Mr McDonnell hit out at Mr Hammond for the comments he allegedly made at a Cabinet meeting last week on the Andrew Marr show yesterday, saying he had been on the picket line with striking hospitals cleaners in London the day before and one worker had given him her payslip.

He said: “This woman, fulltime worker, earns £297 a week. At the moment, median rent in London is nearly £1,500 [a month]. To buy a house in London is half a million pounds. Ask Philip Hammond if he can live on that.”

Mr Hammond refused to deny he made the comments and said that public-sector workers were 10 per cent better off than private-sector workers as they enjoy “very generous contributions” that their employers pay in for their “very generous” pensions.

However, the TUC has published research which showed that wages have plummeted by thousands of pounds a year in real terms since 2010.

The analysis shows that the wages of prison officers, paramedics and NHS dieticians are down by more than £3,800 a year.

Firefighters are down nearly £2,900, while nuclear engineers and teachers are down about £2,500.

Lifeguards’ real pay is £2,200 lower than 2010, when the Tory-Lib Dem coalition came to power, while crown prosecutors have seen their pay fall by £4,400. NHS ancillary staff have lost £1,856 a year.

The analysis blames “artificial government pay restrictions” for the falling wages.

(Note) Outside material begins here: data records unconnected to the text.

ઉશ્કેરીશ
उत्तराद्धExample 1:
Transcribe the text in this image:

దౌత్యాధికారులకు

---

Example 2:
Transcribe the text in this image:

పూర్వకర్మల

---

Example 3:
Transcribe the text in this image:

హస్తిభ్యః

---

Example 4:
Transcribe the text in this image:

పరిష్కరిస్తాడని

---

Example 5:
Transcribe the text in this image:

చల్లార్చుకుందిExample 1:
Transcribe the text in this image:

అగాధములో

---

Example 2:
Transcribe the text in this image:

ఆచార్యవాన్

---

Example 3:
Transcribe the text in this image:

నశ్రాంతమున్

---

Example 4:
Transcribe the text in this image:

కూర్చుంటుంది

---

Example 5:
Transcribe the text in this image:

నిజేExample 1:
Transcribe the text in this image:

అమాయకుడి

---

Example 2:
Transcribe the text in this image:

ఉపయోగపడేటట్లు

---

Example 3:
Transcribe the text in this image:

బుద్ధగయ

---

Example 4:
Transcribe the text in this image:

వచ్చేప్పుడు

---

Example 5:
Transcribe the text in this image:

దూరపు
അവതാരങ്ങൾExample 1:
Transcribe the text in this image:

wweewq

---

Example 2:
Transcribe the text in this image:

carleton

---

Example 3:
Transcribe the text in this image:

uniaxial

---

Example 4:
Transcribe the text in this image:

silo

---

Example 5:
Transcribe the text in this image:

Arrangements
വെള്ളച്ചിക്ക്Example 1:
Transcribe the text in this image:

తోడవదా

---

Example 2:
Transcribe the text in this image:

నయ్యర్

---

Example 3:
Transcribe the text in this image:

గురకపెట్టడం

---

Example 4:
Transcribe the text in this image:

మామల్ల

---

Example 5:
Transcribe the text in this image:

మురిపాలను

A post-election poll by the TUC showed that 76 per cent of voters — including 68 per cent of Conservative voters — want to give public-sector workers a pay rise.

TUC general secretary Frances O’Grady said: “It’s been seven long years of pay cuts for our public servants. And ministers still won’t tell us if relief is on the way.

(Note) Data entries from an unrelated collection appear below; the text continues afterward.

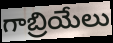
గాబ్రియేలు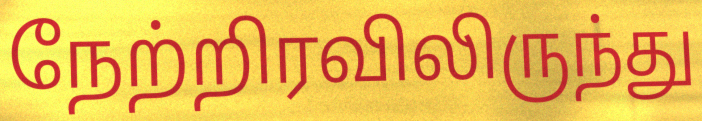
நேற்றிரவிலிருந்து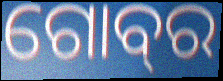
ଗୋବ୍‌ରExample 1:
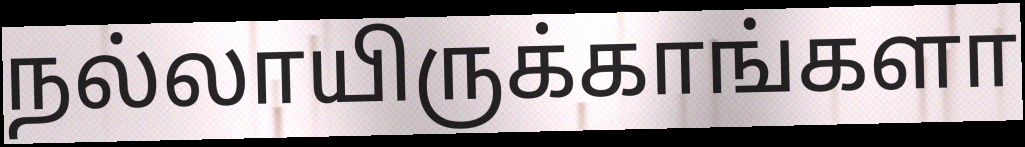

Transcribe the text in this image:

நல்லாயிருக்காங்களா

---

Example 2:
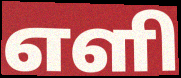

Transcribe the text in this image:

எளி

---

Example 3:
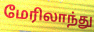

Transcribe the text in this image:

மேரிலாந்து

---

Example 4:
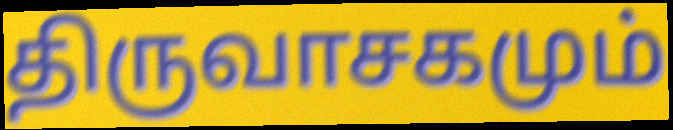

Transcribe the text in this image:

திருவாசகமும்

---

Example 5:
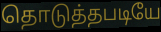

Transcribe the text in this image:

தொடுத்தபடியே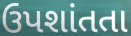
ઉપશાંતતા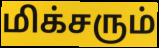
மிக்சரும்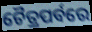
ଚୈତ୍ରପର୍ବରେ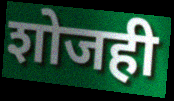
शोजही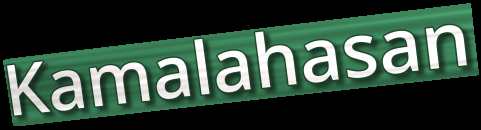
KamalahasanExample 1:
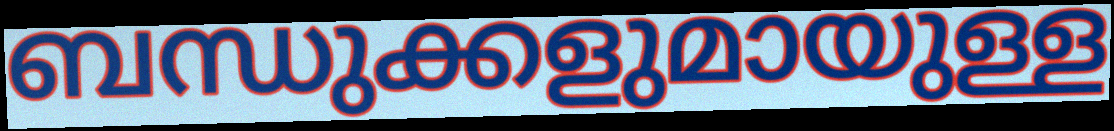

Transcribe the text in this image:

ബന്ധുക്കളുമായുള്ള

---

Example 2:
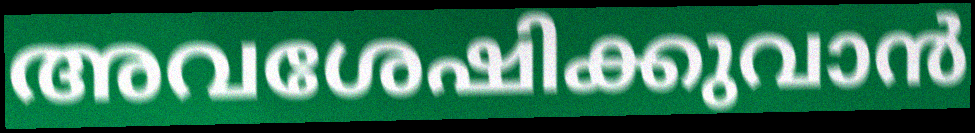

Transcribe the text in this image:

അവശേഷിക്കുവാൻ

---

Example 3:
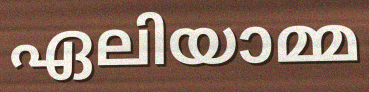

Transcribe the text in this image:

ഏലിയാമ്മ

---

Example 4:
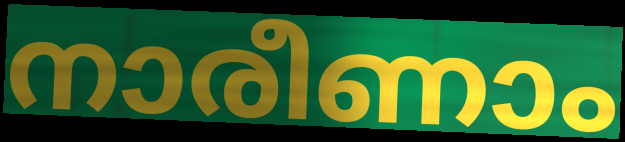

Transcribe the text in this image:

നാരീണാം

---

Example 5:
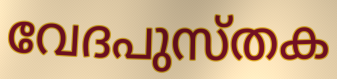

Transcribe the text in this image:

വേദപുസ്തകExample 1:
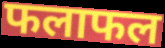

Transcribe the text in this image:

फलाफल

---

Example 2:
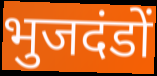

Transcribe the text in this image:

भुजदंडों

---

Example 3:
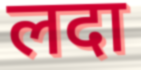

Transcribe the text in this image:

लदा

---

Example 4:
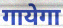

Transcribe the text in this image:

गायेगा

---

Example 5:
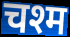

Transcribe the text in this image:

चश्म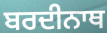
ਬਰਦੀਨਾਥ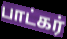
பாட்கர்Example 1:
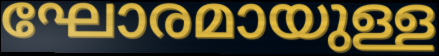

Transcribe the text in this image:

ഘോരമായുള്ള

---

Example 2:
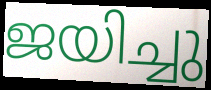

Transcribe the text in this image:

ജയിച്ചു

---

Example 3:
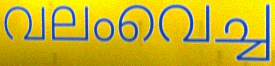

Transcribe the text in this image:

വലംവെച്ച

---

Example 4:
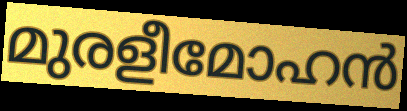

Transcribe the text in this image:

മുരളീമോഹൻ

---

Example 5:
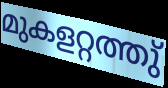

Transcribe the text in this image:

മുകളറ്റത്തു്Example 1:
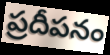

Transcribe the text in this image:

ప్రదీపనం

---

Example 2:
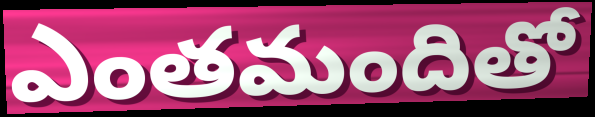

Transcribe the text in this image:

ఎంతమందితో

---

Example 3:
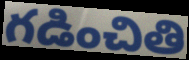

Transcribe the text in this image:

గడించితి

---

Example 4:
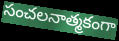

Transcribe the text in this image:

సంచలనాత్మకంగా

“Recent months have shown how brave and dedicated the people in our public services are. It’s time to give all of our hard-working public servants the pay rise they’ve earned.”

Public-sectors workers will be joined by Ms O’Grady at a protest at Victoria Tower Gardens, outside Parliament, at 10.15am today.

After the protest they will submit a petition to the Treasury protesting at falling public-sector wages.

The online petition by the TUC and campaign group Care2 gathered more than 30,000 signatures.